■ TASK OBJECTIVE:
Say whether each of these statements agrees with the article on Théodore Chassériau. For each, answer yes or no and quote the words of the article that decide it. 1. Chassériau was accepted into Ingres's studio at the age of eleven. 2. The Chassériau family left Santo Domingo for Paris in 1830. 3. At his first Paris Salon, Chassériau won a first-place medal for history painting.

■ EXCERPTED PASSAGE:
Théodore Chassériau
Théodore Chassériau (September 20, 1819 – October 8, 1856) was a Dominican-born French Romantic painter noted for his portraits, historical and religious paintings, allegorical murals, and Orientalist images inspired by his travels to Algeria. Early in his career he painted in a Neoclassical style close to that of his teacher Jean-Auguste-Dominique Ingres, but in his later works he was strongly influenced by the Romantic style of Eugène Delacroix. He was a prolific draftsman, and made a suite of prints to illustrate Shakespeare's Othello. The portrait he painted at the age of 15 of Prosper Marilhat makes Chassériau the youngest painter exhibited at the Louvre museum.[1]
Théodore Chassériau | |
---|---|
Born | |
Died | October 8, 1856 37) | (aged
Nationality | French |
Education | Jean-Auguste-Dominique Ingres |
Movement | Romanticism; Orientalism |
Life and work
Chassériau was born in El Limón, Samaná, in the Spanish colony of Santo Domingo (now the Dominican Republic).[2] His father Benoît Chassériau was a French adventurer who had arrived in Santo Domingo in 1802 to take an administrative position in what was until 1808 a French colony.[3] Theodore's mother, Maria Magdalena Couret de la Blagniére, was the daughter of a mulatto landowner born in Saint-Domingue (now Haiti). In December 1820 the family left Santo Domingo for Paris, where the young Chassériau soon showed precocious drawing skill. He was accepted into the studio of Jean-Auguste-Dominique Ingres in 1830, at the age of eleven, and became the favorite pupil of the great classicist, who regarded him as his truest disciple.[4] (An account that may be apocryphal has Ingres declaring "Come, gentlemen, come see, this child will be the Napoleon of painting.")[5]
After Ingres left Paris in 1834 to become director of the French Academy in Rome, Chassériau fell under the influence of Eugène Delacroix, whose brand of painterly colorism was anathema to Ingres. Chassériau first exhibited at the Paris Salon in 1836, and was awarded a third-place medal in the category of history painting.[6] In 1840 Chassériau travelled to Rome and met with Ingres, whose bitterness at the direction his student's work was taking led to a decisive break. While in Italy, Chassériau made landscape sketches and studied Renaissance frescoes.[7]
Among the chief works of his early maturity are Susanna and the Elders and Venus Anadyomene (both 1839), Diana Surprised by Actaeon (1840), Andromeda Chained to the Rock by the Nereids (1840), and The Toilette of Esther (1841), all of which reveal a very personal ideal in depicting the female nude.[8] Chassériau's major religious paintings from these years, Christ on the Mount of Olives (a subject he treated in 1840 and again in 1844) and The Descent from the Cross (1842), received mixed reviews from the critics; among the artist's champions was Théophile Gautier. In 1843, Chassériau painted murals depicting the life of Saint Mary of Egypt in the Church of Saint-Merri in Paris, the first of several commissions he received to decorate public buildings in Paris.[7]
Portraits from this period include the Portrait of the Reverend Father Dominique Lacordaire, of the Order of the Predicant Friars (1840), and The Two Sisters (1843), which depicts Chassériau's sisters Adèle and Aline.

Items from a data source:

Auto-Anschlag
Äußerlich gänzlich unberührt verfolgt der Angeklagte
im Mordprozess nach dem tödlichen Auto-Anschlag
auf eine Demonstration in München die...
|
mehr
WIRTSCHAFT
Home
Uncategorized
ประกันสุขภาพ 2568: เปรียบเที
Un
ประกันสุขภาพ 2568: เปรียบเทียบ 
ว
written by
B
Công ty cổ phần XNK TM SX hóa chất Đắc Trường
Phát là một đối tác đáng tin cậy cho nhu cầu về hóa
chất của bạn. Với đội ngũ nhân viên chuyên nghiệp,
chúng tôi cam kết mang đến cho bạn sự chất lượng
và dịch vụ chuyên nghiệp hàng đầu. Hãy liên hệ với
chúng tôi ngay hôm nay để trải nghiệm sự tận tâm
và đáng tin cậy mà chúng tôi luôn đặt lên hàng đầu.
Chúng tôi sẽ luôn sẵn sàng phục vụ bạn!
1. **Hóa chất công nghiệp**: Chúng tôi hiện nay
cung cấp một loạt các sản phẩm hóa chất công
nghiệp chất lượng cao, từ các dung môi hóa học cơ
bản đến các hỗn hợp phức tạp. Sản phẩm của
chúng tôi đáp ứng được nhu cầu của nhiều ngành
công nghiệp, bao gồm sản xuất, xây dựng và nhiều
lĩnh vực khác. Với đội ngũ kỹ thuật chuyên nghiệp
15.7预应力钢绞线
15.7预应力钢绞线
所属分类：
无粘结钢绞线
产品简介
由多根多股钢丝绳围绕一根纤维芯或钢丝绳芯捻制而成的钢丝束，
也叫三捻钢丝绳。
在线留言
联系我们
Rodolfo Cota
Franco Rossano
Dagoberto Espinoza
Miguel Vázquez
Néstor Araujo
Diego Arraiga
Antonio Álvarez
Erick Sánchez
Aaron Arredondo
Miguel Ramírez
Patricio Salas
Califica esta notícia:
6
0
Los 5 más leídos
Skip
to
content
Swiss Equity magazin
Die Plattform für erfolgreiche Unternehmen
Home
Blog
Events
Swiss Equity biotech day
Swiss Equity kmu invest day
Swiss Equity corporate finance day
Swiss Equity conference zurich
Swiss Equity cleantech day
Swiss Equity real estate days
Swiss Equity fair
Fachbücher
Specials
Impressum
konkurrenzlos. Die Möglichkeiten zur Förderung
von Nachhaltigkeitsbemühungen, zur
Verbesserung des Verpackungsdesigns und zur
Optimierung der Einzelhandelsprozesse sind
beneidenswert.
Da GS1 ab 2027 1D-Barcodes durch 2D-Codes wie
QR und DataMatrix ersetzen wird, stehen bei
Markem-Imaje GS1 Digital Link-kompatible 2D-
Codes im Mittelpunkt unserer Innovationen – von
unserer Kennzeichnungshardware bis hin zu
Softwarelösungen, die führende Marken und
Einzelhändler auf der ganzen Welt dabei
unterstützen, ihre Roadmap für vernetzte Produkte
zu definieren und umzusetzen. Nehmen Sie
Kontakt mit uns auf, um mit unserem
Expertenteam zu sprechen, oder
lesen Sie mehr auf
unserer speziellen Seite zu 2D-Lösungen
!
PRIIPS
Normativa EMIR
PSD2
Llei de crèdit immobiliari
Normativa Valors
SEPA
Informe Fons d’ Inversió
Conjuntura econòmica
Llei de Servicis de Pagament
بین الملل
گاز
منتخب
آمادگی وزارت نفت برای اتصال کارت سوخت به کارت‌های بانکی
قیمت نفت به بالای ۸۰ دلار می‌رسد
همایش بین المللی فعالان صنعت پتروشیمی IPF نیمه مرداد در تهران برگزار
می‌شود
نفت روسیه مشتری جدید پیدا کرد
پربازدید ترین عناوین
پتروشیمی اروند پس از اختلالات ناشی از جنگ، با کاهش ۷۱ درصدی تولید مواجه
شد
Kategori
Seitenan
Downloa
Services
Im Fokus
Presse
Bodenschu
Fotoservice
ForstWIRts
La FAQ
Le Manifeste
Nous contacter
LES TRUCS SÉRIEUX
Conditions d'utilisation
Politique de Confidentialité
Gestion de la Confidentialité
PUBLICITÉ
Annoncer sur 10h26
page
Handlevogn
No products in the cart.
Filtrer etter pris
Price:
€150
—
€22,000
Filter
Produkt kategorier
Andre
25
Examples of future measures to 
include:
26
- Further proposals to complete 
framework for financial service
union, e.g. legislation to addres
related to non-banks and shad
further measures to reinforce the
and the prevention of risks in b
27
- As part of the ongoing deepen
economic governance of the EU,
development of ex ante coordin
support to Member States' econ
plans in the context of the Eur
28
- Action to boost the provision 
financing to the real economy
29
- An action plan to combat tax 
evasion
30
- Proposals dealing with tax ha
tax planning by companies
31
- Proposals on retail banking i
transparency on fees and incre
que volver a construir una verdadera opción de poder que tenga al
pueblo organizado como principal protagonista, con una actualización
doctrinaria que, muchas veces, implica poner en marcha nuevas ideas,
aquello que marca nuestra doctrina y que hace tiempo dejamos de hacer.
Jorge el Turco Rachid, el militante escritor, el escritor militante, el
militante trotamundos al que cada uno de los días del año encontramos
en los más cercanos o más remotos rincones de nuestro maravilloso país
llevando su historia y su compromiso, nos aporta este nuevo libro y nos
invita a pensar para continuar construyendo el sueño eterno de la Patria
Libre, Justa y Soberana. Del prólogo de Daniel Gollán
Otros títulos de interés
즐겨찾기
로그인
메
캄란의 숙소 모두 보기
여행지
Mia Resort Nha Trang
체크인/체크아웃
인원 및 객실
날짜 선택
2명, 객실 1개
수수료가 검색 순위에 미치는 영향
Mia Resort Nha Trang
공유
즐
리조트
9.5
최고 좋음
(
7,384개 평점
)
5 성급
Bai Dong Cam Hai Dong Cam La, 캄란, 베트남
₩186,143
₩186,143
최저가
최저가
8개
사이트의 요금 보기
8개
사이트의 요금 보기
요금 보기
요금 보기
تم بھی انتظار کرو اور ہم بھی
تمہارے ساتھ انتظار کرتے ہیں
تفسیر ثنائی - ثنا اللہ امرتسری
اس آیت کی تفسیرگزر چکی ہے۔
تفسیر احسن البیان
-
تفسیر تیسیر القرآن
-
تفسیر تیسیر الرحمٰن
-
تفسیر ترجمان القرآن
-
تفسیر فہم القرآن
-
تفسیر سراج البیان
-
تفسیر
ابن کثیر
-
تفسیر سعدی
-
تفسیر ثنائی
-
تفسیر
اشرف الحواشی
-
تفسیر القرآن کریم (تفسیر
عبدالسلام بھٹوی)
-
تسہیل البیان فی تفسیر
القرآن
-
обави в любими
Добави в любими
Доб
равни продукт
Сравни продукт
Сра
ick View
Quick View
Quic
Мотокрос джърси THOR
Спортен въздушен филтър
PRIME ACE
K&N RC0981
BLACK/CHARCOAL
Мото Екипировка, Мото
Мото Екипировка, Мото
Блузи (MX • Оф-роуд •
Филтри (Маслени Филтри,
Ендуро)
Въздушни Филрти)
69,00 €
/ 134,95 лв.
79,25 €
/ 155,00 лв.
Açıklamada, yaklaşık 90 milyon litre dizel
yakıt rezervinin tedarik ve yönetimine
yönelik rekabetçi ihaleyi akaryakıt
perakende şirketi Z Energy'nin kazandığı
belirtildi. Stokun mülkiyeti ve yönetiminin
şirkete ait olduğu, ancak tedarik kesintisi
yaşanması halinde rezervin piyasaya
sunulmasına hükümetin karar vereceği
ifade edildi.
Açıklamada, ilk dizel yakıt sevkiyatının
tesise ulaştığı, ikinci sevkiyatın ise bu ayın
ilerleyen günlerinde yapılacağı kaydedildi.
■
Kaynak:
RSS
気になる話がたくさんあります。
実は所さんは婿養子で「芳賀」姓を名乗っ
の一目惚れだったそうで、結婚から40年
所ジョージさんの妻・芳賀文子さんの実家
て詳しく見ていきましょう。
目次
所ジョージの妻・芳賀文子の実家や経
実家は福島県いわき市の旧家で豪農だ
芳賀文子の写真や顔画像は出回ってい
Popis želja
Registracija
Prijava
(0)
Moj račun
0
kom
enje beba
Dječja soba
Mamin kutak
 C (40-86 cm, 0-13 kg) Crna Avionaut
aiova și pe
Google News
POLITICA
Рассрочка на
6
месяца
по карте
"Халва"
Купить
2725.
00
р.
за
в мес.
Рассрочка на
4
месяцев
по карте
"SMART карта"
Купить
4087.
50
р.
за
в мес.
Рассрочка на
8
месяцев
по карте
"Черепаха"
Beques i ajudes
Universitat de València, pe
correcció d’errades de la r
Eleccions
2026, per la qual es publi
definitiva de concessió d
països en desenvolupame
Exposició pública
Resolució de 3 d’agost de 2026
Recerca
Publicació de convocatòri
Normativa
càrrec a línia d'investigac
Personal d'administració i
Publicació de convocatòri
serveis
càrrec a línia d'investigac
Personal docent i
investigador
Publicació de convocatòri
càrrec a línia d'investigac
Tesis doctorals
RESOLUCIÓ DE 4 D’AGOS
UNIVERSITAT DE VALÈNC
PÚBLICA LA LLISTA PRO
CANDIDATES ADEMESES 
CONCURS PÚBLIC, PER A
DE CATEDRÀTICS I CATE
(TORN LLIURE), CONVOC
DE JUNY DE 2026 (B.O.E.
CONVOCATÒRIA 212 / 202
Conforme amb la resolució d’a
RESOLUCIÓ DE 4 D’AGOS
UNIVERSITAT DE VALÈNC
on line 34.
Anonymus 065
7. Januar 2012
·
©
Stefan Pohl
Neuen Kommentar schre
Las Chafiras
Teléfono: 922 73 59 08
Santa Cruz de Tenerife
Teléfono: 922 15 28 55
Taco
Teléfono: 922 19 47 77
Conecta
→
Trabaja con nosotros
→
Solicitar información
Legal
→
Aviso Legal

■ SOLUTION TO THIS EXERCISE:
1. Yes: "He was accepted into the studio of Jean-Auguste-Dominique Ingres in 1830, at the age of eleven"
2. No: "In December 1820 the family left Santo Domingo for Paris"
3. No: "was awarded a third-place medal in the category of history painting"